READING PASSAGE
┄┄┄┄┄┄┄┄┄┄┄┄┄┄┄┄┄┄┄┄

With the R33 and R34, the clutch packs are preloaded and will be destroying themselves with the fuse pulled and the system inop. So, you have to disconnect the front driveshaft on those models to make it RWD.

Also, other systems are tied into and use the same sensors. As a result, when one becomes inop, the others do to. With the R32, ABS and Attessa share sensors, so when you pull the fuse and use only RWD, you get an ABS light.

With the Attessa-ETS, Hicas, ABS and it work together and you get those warning lights when it's fuse is pulled, but as mentioned, don't do that unless you disconnect the front driveshaft on them.


----------



## turboslippers (Nov 2, 2003)

'190 mph and all of a sudden the car went into 
4WD'

Um...that would be quite bad! lol

A few years ago a DB7 jumped off the rollers at Dunton Ford and embedded itself in a wall before doing a similar floor paint melting exercise. Now got rather sturdy swing gates infront of every set of rollers just in case it ever happens again.


----------



## Cord (Aug 21, 2002)

*Re: never trust the HKS torque controller*



keith said:


> *On the last run the car hit about 8000 revs and almost 190 mph and all of a sudden the car went into
> 4WD on it own,Rod was sitting in the passenger seat,well his eyes nearly popped out of his head.
> 
> take the propshaft off every time
> ...


Wondered how long before this story popped up!!

Take Keiths advice, if you are going on the rollers get the prop out or it WILL end in tears.

But I am fond of the rolling stall technique, then having a bit of tail happy fun


----------

┄┄┄┄┄┄┄┄┄┄┄┄┄┄┄┄┄┄┄┄

INPUT DATA
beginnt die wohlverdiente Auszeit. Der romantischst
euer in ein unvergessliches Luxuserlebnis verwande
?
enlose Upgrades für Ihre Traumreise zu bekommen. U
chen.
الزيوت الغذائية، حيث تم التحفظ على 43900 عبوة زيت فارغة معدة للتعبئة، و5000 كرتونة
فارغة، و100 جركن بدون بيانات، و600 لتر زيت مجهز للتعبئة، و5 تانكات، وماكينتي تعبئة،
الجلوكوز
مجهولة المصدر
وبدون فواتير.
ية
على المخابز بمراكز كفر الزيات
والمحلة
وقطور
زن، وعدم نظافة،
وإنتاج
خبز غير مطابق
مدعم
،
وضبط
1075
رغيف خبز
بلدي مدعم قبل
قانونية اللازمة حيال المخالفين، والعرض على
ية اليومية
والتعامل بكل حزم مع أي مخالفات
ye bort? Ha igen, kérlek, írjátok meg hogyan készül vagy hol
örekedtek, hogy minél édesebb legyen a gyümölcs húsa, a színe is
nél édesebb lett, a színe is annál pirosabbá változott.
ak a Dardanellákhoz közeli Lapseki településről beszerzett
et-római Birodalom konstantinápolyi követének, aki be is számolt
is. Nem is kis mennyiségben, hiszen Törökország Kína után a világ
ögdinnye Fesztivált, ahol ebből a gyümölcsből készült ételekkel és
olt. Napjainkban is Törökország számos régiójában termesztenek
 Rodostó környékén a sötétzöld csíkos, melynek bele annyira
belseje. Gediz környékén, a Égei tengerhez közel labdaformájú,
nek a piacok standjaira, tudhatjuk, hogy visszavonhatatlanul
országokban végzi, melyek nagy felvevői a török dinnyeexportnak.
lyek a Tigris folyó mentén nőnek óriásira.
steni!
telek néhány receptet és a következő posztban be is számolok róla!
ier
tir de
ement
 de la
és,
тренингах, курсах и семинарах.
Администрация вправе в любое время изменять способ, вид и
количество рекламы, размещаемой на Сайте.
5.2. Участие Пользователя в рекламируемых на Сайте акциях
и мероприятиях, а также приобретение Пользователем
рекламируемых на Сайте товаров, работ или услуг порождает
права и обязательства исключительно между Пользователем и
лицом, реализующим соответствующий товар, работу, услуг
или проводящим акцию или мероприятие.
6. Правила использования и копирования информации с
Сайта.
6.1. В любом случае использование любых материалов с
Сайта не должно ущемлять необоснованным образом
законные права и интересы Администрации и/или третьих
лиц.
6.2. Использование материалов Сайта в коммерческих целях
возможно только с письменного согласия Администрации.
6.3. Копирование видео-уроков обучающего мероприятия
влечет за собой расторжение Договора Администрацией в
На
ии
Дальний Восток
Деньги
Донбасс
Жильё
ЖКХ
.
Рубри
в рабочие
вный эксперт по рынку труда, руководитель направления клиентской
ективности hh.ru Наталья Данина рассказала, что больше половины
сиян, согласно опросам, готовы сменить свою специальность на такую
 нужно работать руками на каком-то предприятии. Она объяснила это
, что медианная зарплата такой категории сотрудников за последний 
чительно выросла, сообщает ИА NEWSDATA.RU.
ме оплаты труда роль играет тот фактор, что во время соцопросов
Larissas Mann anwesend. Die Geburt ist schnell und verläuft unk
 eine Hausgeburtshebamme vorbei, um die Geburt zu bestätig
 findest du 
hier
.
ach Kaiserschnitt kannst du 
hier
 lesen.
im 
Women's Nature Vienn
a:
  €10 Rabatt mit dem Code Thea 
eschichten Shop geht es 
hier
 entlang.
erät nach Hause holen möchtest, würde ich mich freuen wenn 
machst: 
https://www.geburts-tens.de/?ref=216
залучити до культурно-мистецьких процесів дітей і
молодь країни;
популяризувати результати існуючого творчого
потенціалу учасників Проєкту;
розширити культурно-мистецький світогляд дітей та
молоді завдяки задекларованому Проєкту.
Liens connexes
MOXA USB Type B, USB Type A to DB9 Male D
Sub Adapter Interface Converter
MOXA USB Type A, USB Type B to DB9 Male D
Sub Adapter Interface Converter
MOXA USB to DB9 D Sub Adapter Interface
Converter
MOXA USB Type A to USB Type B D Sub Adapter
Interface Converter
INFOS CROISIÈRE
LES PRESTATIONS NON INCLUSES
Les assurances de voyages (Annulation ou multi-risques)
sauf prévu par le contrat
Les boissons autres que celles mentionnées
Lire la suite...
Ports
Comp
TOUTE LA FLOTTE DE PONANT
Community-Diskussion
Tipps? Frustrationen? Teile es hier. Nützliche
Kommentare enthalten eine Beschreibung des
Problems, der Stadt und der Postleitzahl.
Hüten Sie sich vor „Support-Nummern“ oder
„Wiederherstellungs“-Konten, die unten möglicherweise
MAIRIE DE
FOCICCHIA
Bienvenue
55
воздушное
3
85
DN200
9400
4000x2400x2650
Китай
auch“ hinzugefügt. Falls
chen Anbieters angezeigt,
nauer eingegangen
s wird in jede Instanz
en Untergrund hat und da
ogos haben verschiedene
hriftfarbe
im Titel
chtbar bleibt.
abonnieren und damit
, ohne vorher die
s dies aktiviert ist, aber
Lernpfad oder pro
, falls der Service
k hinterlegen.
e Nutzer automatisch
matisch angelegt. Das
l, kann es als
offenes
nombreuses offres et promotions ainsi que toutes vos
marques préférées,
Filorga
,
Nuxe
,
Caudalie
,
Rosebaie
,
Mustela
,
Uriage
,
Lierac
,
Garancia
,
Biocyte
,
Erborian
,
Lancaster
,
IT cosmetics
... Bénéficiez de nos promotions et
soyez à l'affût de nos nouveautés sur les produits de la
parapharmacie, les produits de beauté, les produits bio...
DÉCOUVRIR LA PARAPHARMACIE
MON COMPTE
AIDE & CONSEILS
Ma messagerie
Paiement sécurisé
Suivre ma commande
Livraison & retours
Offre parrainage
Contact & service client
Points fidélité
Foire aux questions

┄┄┄┄┄┄┄┄┄┄┄┄┄┄┄┄┄┄┄┄

PROBLEM A
Rewrite the paragraph of the forum thread that begins "Also, other systems are tied into" more briefly, keeping its main facts.
PROBLEM B
Return everything in the rows from the first line down to the line containing "Rodostó környékén a", including both of those lines, with no changes.

EXERCISE SOLUTION A
Other systems use the same sensors, so when one goes inop, the others do too. On the R32, ABS and Attessa share sensors, so pulling the fuse to run RWD only brings on an ABS light.

EXERCISE SOLUTION B
beginnt die wohlverdiente Auszeit. Der romantischst
euer in ein unvergessliches Luxuserlebnis verwande
?
enlose Upgrades für Ihre Traumreise zu bekommen. U
chen.
الزيوت الغذائية، حيث تم التحفظ على 43900 عبوة زيت فارغة معدة للتعبئة، و5000 كرتونة
فارغة، و100 جركن بدون بيانات، و600 لتر زيت مجهز للتعبئة، و5 تانكات، وماكينتي تعبئة،
الجلوكوز
مجهولة المصدر
وبدون فواتير.
ية
على المخابز بمراكز كفر الزيات
والمحلة
وقطور
زن، وعدم نظافة،
وإنتاج
خبز غير مطابق
مدعم
،
وضبط
1075
رغيف خبز
بلدي مدعم قبل
قانونية اللازمة حيال المخالفين، والعرض على
ية اليومية
والتعامل بكل حزم مع أي مخالفات
ye bort? Ha igen, kérlek, írjátok meg hogyan készül vagy hol
örekedtek, hogy minél édesebb legyen a gyümölcs húsa, a színe is
nél édesebb lett, a színe is annál pirosabbá változott.
ak a Dardanellákhoz közeli Lapseki településről beszerzett
et-római Birodalom konstantinápolyi követének, aki be is számolt
is. Nem is kis mennyiségben, hiszen Törökország Kína után a világ
ögdinnye Fesztivált, ahol ebből a gyümölcsből készült ételekkel és
olt. Napjainkban is Törökország számos régiójában termesztenek
 Rodostó környékén a sötétzöld csíkos, melynek bele annyira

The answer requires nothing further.